Abstract
In this work, multi-walled carbon nanotubes (MWCNTs) were unzipped utilizing the modified Hummers technique as an effectual procedure to deliver highly unzipped graphene nanoribbons (GNRs) employed for the fabrication of a light sensor. The chemical unzipping was also attained by modifying the oxidation time to ensure a good unzipping efficiency and a higher rate of exfoliation of the MWCNTs. The influence of soaking time on the unzipping efficiency of the MWCNTs has been examined. Furthermore, SEM, TEM, FTIR, X-ray diffraction (XRD) and Raman examinations were utilized to monitor and characterize the process of unzipping of MWCNTs. Schottky diode based on the unzipping MWCNTs was fabricated.

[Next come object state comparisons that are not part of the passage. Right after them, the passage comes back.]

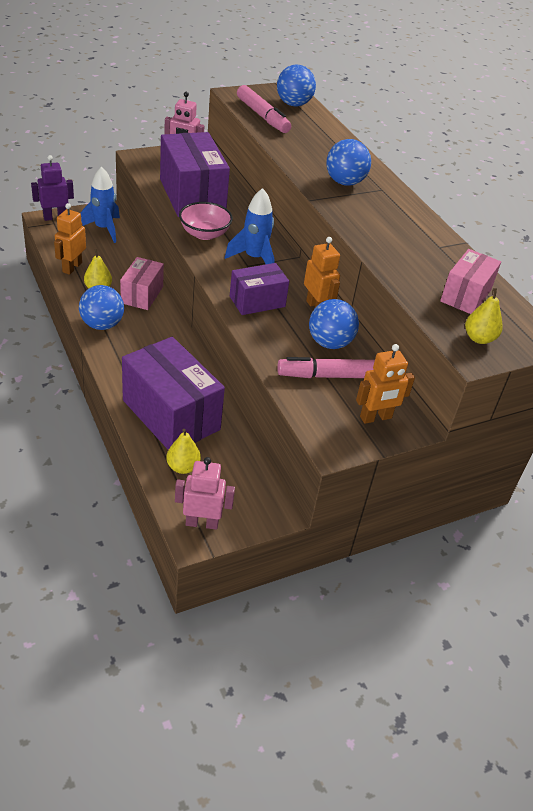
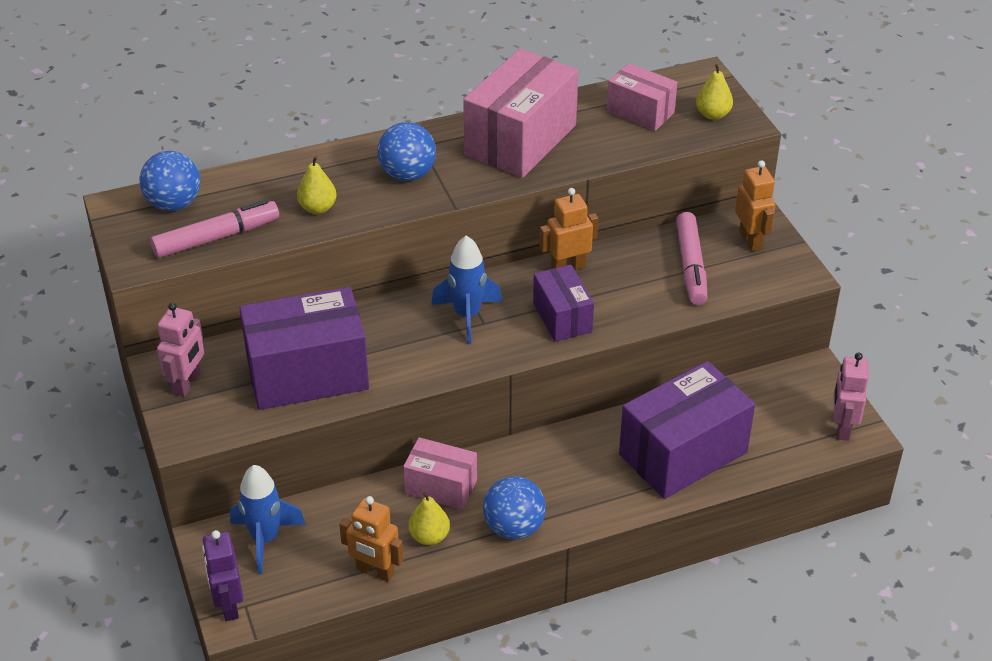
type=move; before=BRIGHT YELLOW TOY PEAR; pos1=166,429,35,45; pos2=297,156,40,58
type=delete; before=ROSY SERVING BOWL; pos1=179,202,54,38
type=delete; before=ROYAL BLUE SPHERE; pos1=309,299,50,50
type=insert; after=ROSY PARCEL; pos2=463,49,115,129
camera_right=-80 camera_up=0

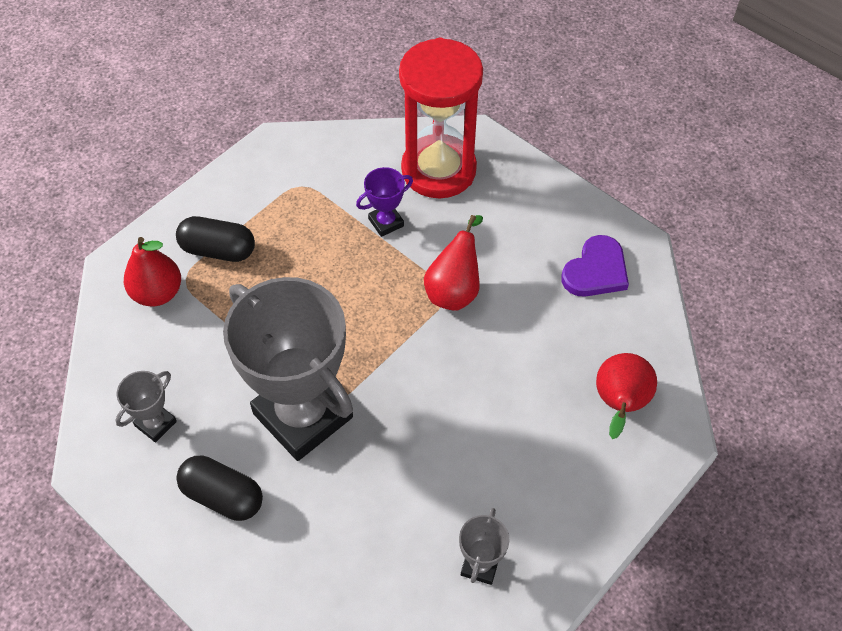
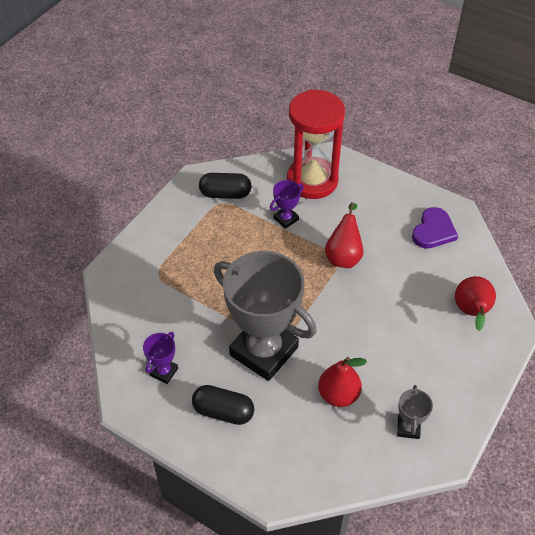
type=recolor; before=ASH-GREY AWARD CUP; after=ROYAL PURPLE AWARD CUP; pos1=116,371,61,72; pos2=143,332,35,52
type=move; before=CRIMSON TOY PEAR; pos1=124,237,57,69; pos2=318,357,49,50
type=move; before=JET-BLACK PILL SHAPE; pos1=176,216,79,46; pos2=199,173,53,26
camera_right=-10 camera_up=-5

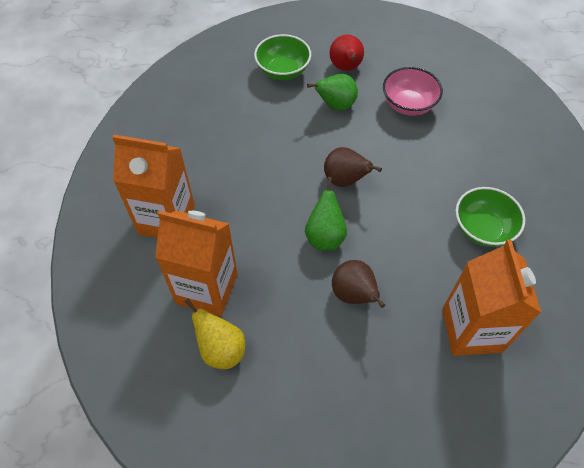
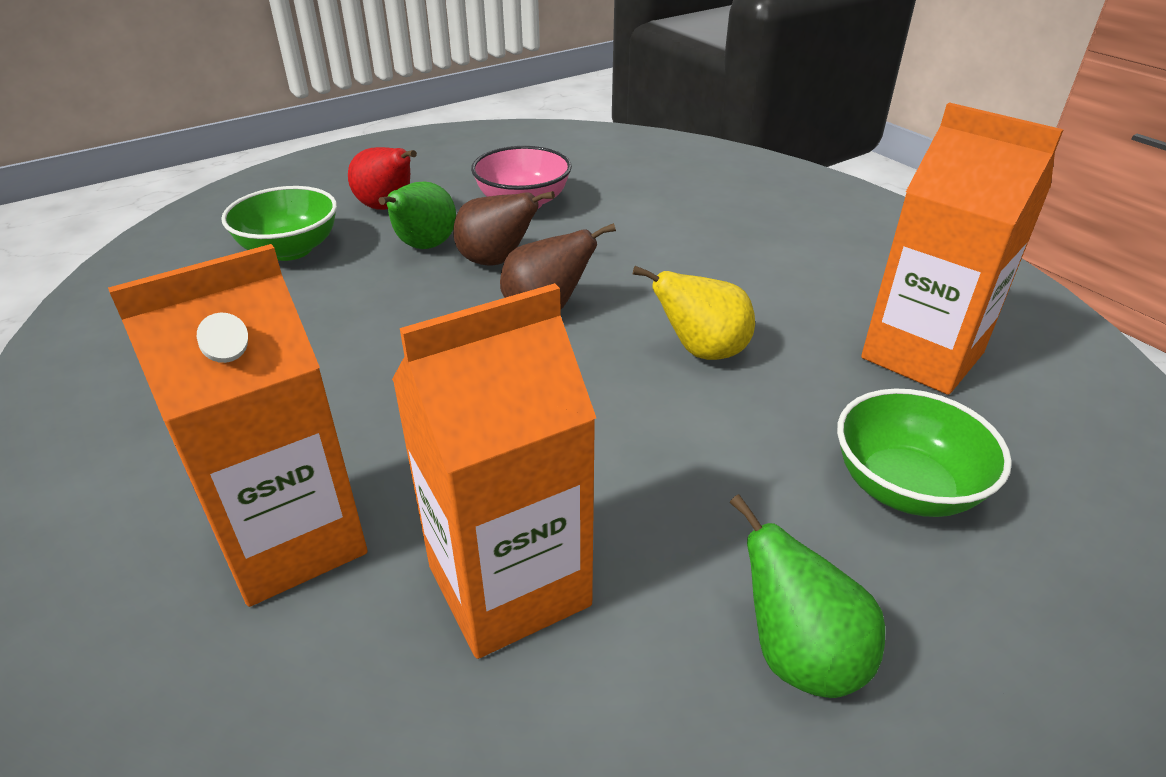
type=move; before=BRIGHT YELLOW TOY PEAR; pos1=185,298,60,71; pos2=633,266,122,94
type=move; before=EMERALD TOY PEAR; pos1=305,177,42,74; pos2=730,494,155,204
type=move; before=DARK BROWN TOY PEAR; pos1=332,260,53,48; pos2=453,191,102,75
type=move; before=EMERALD SERVING BOWL; pos1=456,187,69,60; pos2=837,388,175,129
camera_right=-45 camera_up=-20

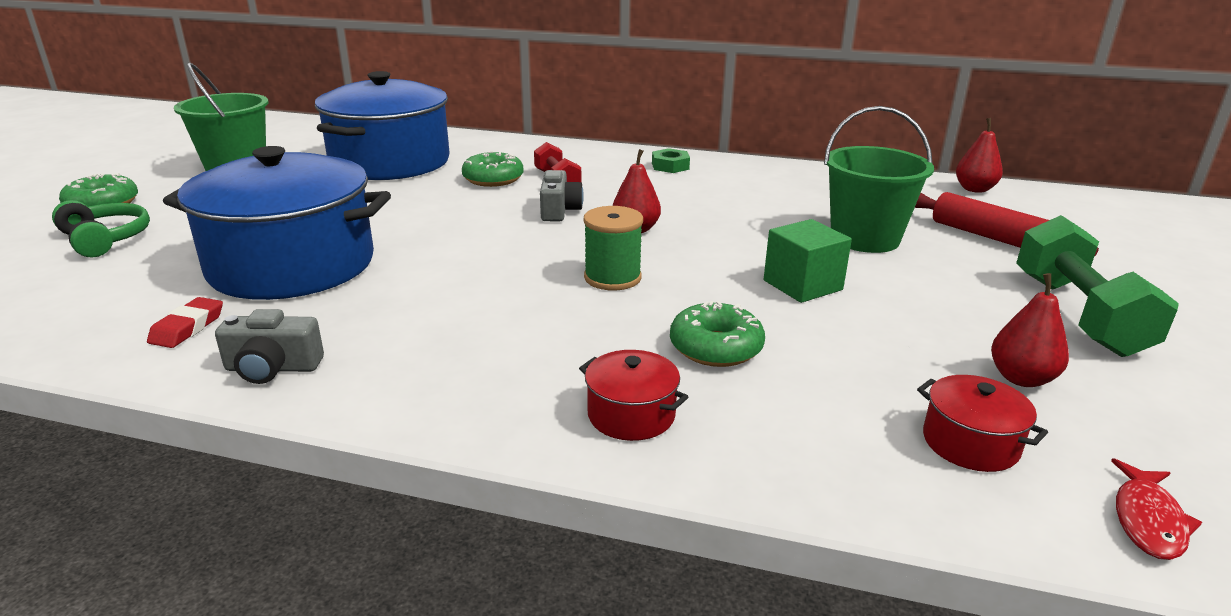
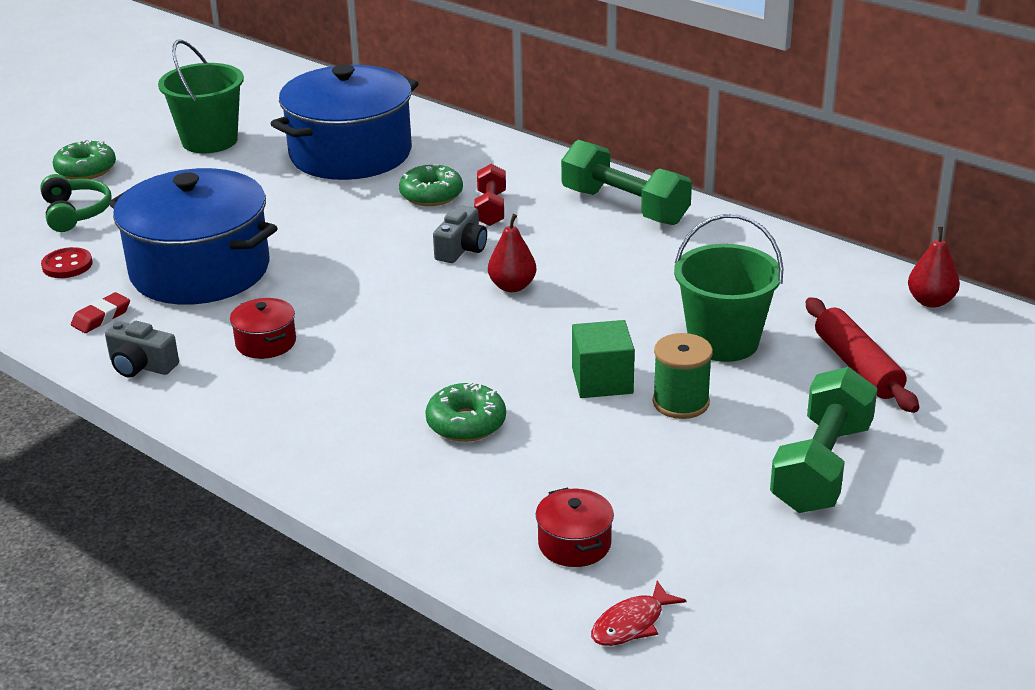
type=move; before=CRIMSON POT; pos1=579,350,109,91; pos2=230,298,66,61
type=move; before=EMERALD BOBBIN; pos1=584,206,59,84; pos2=653,333,60,86
type=replace; before=EMERALD NUT; after=EMERALD DUMBBELL; pos1=652,148,38,25; pos2=561,140,131,85
type=delete; before=CRIMSON TOY PEAR; pos1=991,273,78,114
type=insert; after=CRIMSON SHIRT BUTTON; pos2=41,247,52,31
camera_right=25 camera_up=5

The optoelectrical properties of the chemically unzipped carbon nanotube (CNT) by the modified hummers method were studied. The high unzipping efficiency was a good technique used for the fabrication of a promising Schottky diode photosensor which was revealed by the I–V characteristics curves. A 532 nm laser was used to calculate the quantum efficiency. Based on the obtained results, the synthesized GNRs have very promising applications in many fields including micro and nano optoelectronics.
Disclosure statement
No potential conflict of interest was reported by the author(s).